Staring at the can now I realize things are good on paper. I'm paid well, have a good work space, colleagues that are mostly respectful, and I'm not shoveling shit. (Well, critics might argue, but still.) But we don't work on paper. My work needs to have meaning - more meaning than just keeping my therapist paid. At present the only meaning my work provides is what I mine out of it, and I fear the vein is running dry. Mostly, for all of us, our collective situation is more akin to confusion than clarity. This does not create a good feeling at the end of the day. Or the start of a new one.

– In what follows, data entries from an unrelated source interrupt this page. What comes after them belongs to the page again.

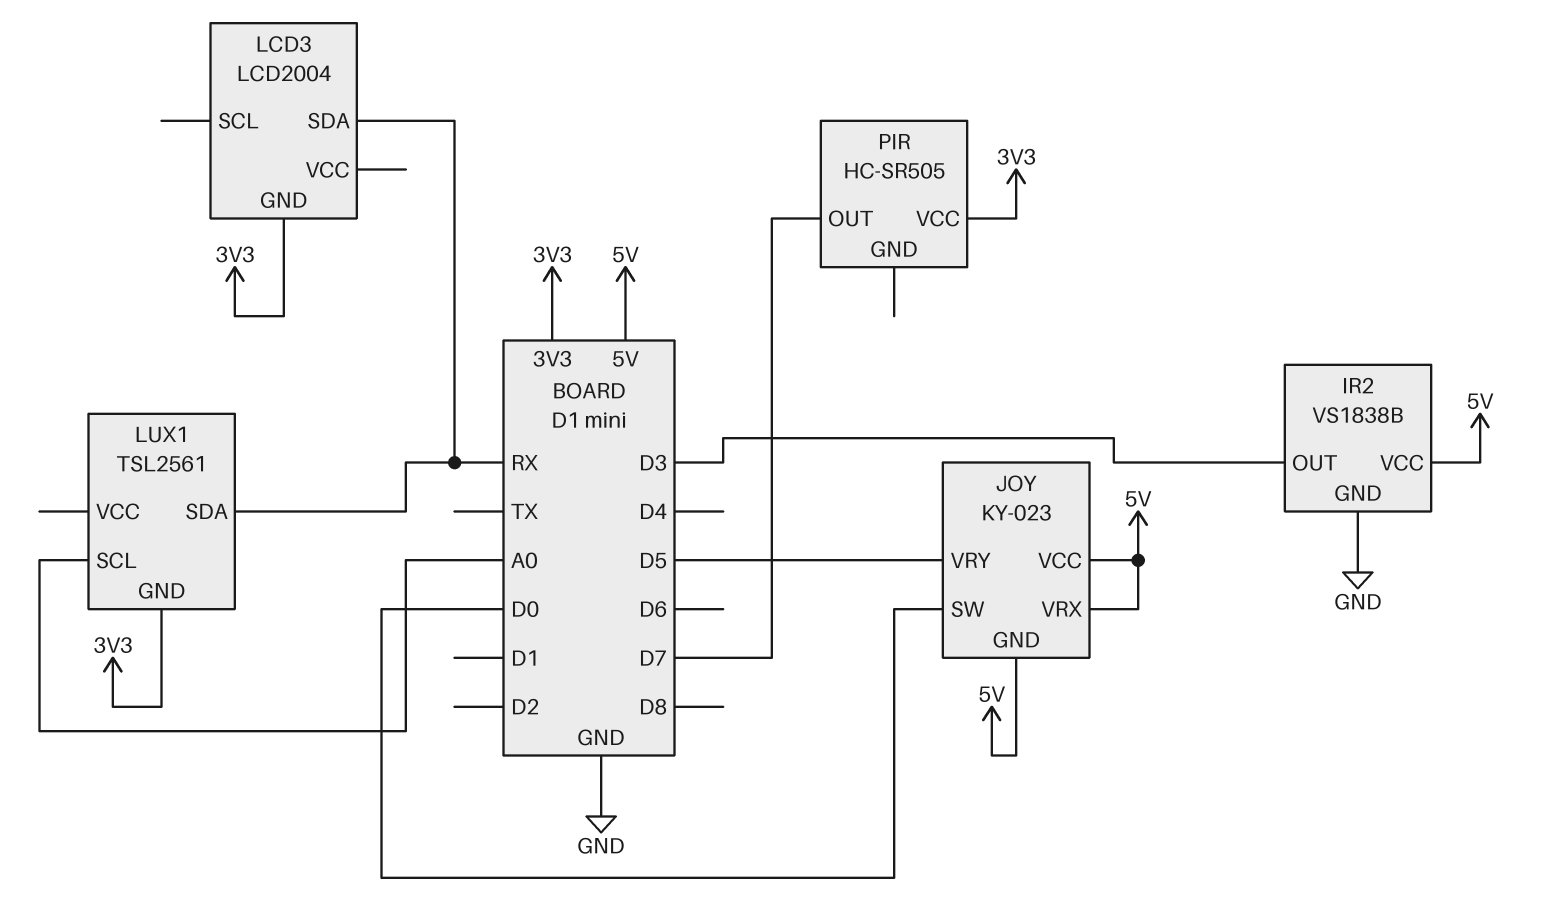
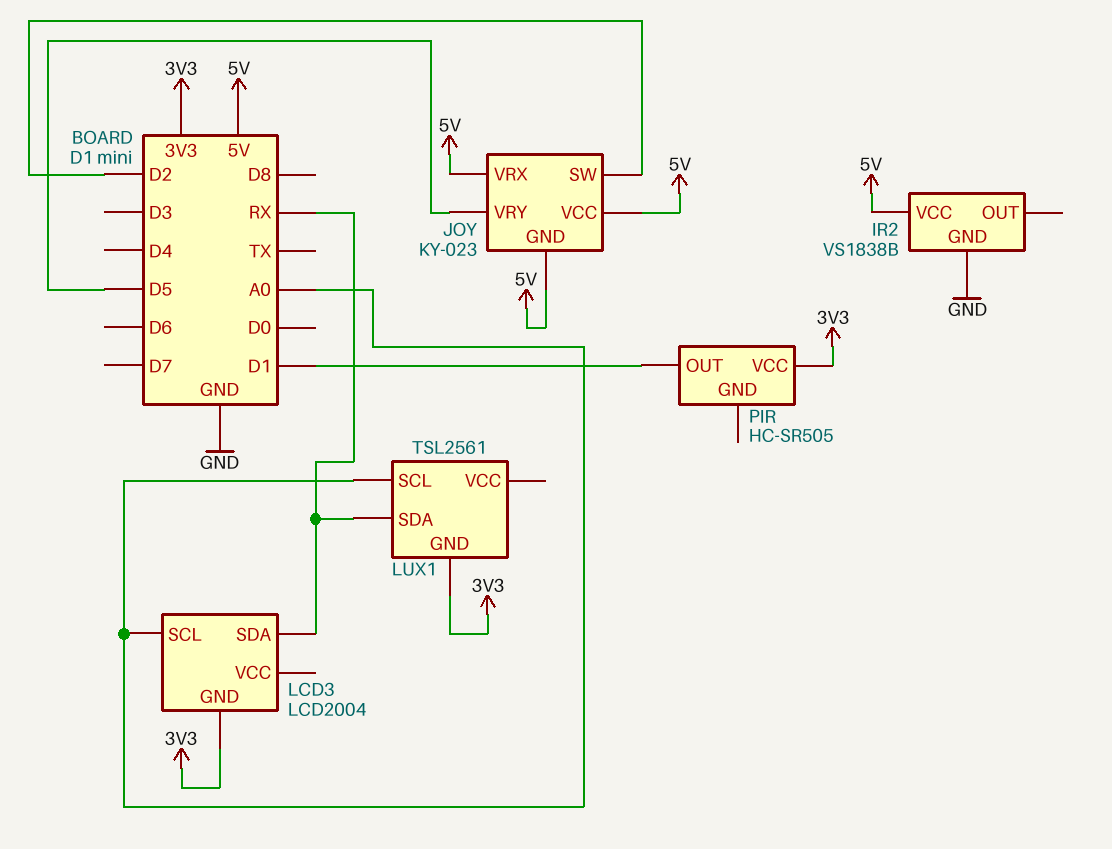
IR2 pin OUT: D3 -> none
JOY pin SW: D0 -> D2
LCD3 pin SCL: none -> A0
PIR pin OUT: D7 -> D1

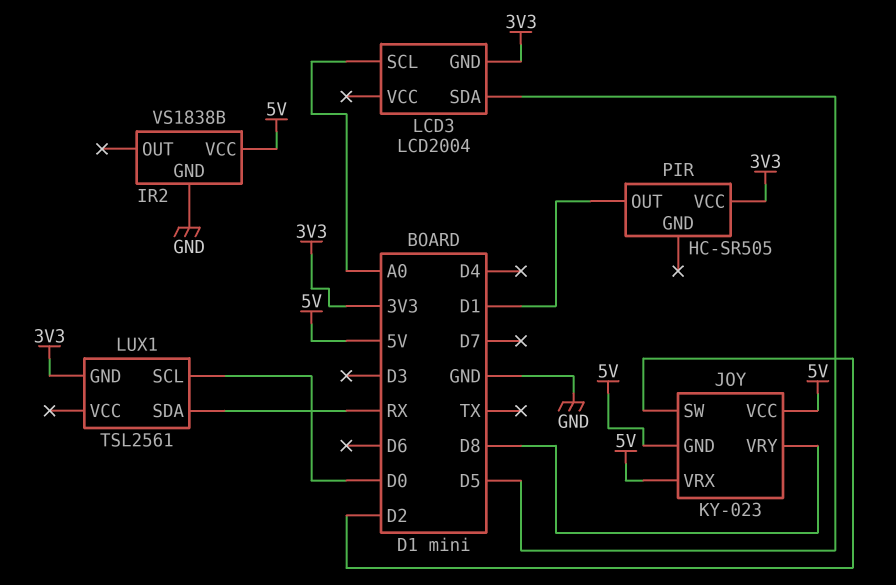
JOY pin VRY: D5 -> D8
LCD3 pin SDA: RX -> D5
LUX1 pin SCL: A0 -> D0

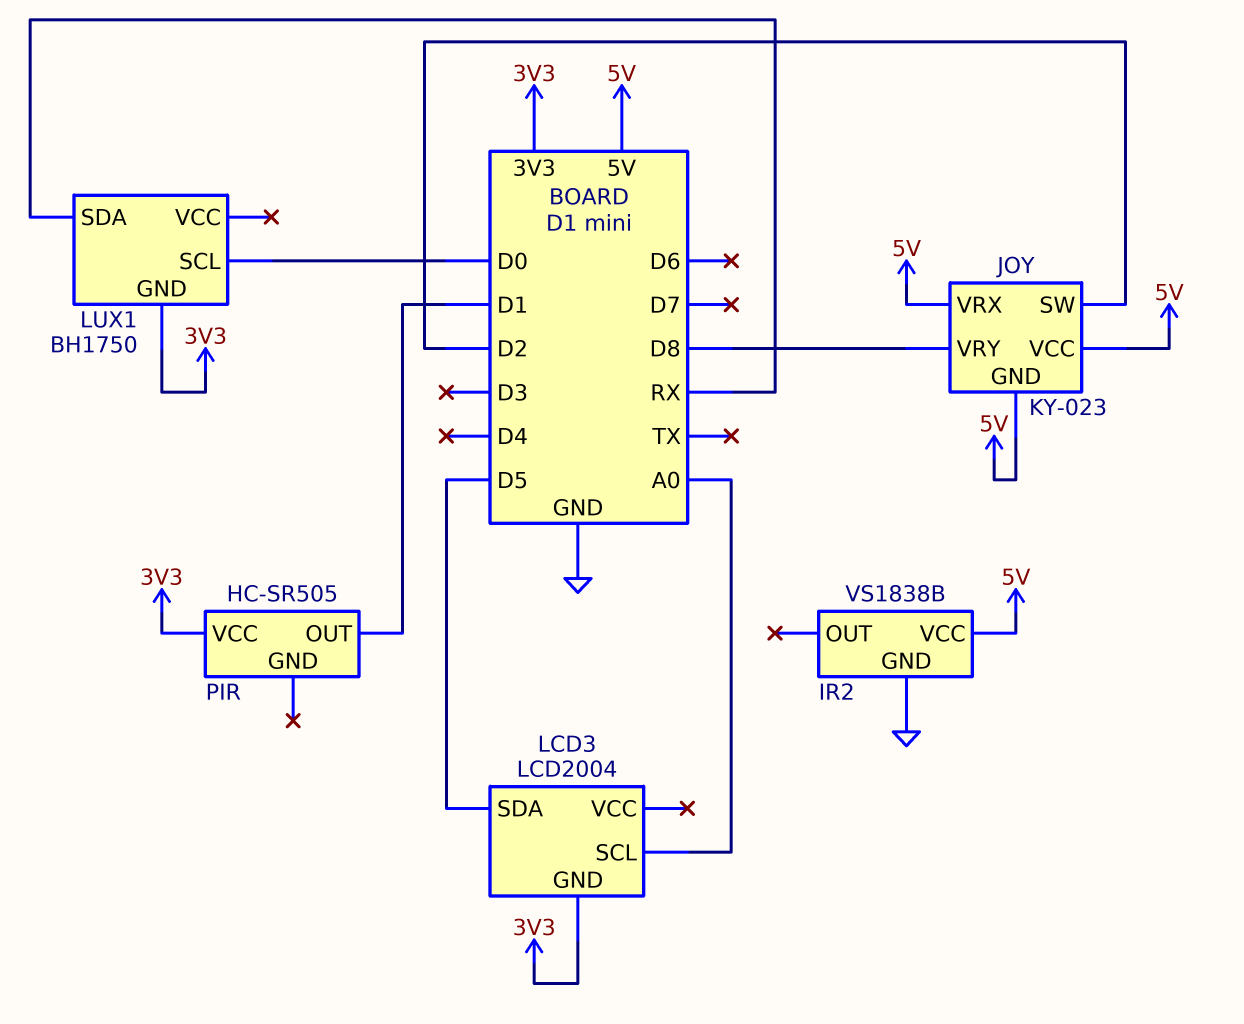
LUX1: TSL2561 -> BH1750

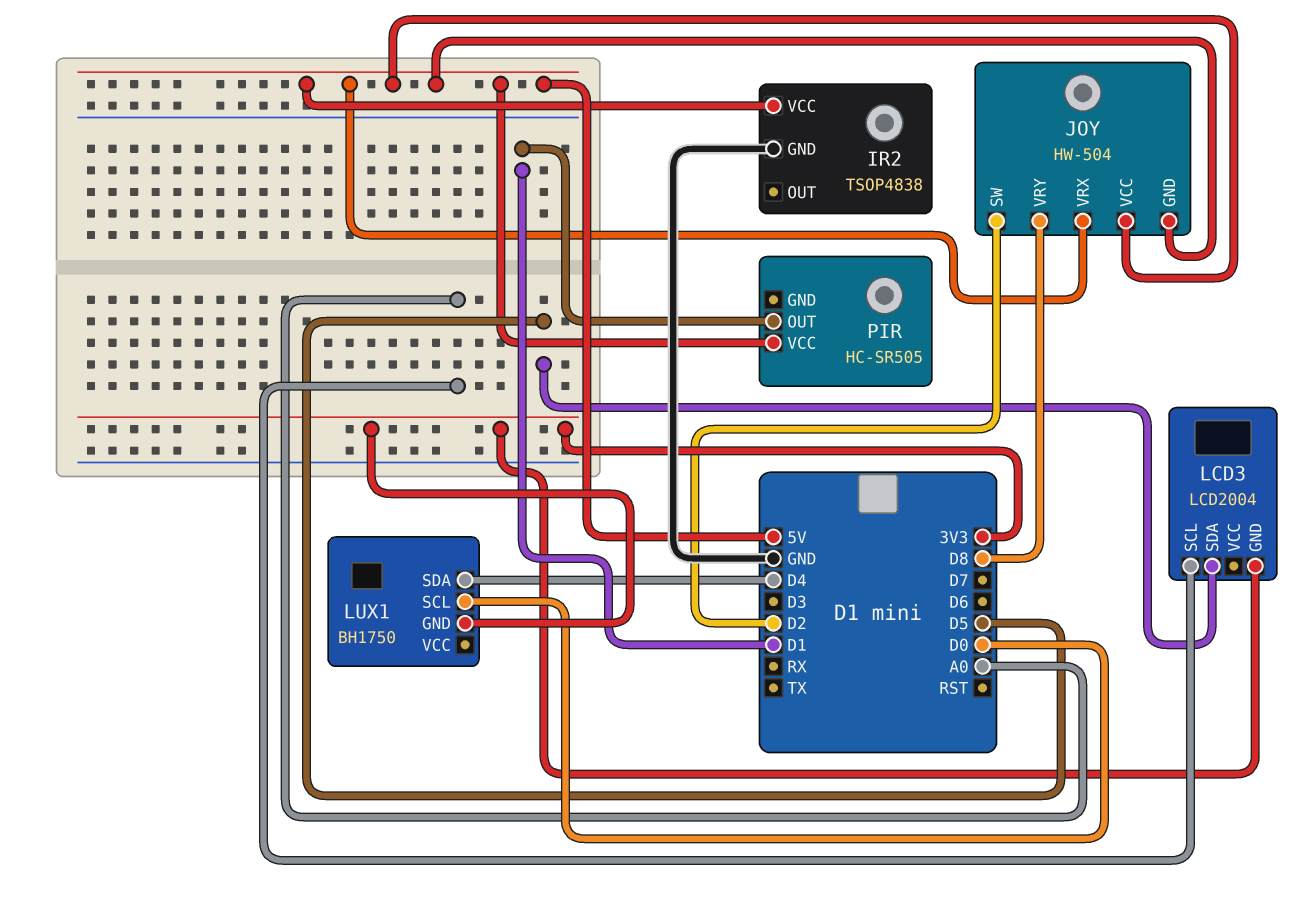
IR2: VS1838B -> TSOP4838
JOY: KY-023 -> HW-504
LUX1 pin SDA: RX -> D4
PIR pin VCC: 3V3 -> 5V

As for therapy, I'm nearing the end. For now, at least. Guess that plot has yielded its fruit and ready lay fallow a bit. Therapy is a little like house chores: you go to replace a light bulb when you notice the base is loose, and as you screw it tighter you see bad wiring, and as you open up the box you see some water damage...and the next thing you know you know you're tearing out chunks of plaster and replaining the floors. Each memory box is like that for me. Opening one up leads to two more boxes that want for opening. Next thing: I'm a kid at Christmas with a hundred open boxes scattered around me. But, as with Christmas, there's a finite number of boxes you can fit under a tree. And there's only so many memory boxes I carry around that need opening. Overall, this is good.

I haven't yet been to the new Nationals Stadium. I have not enrolled for swim lessons. I did start to go back to the gym, but fell out of the schedule soon after. I still weigh too much (though a bit less), drink too much (same) and blog too little. I have found a good number of new recipes that yield great beauty in the kitchen, have grown a bit happier with others and maybe - maybe - become a little bit better boyfriend. I have not written my friend JR the letter that lies scattered in bits in a folder in a backpack on my bedroom floor. Perhaps it's less a letter and more a rehearsal for a book. Perhaps so is this.

I'm reading more (we'll discuss "All the President's Men" soon and move onto our next DWD book) and remembering more of what I read. I'm not spending enough time with my friends - in person here in DC or online elsewhere. I've gone out to more art and theater, but seen few movies at all.

But most I am looking forward to the harvest. To bags of tomatoes that I will make into slow-cooked summer tomato sauce which I'll use for everything from now until February. I'm looking forward to seeing what several months of diet and exercise can create. I'm looking forward to breaking new sod in work and planting new crops in therapy. I'm looking forward to better ways to take stock and new recipes to make stock. And I'm looking forward to sharing all of these things and more with all my family.

No links in this post! OMG. Just didn't feel I had that much to link about.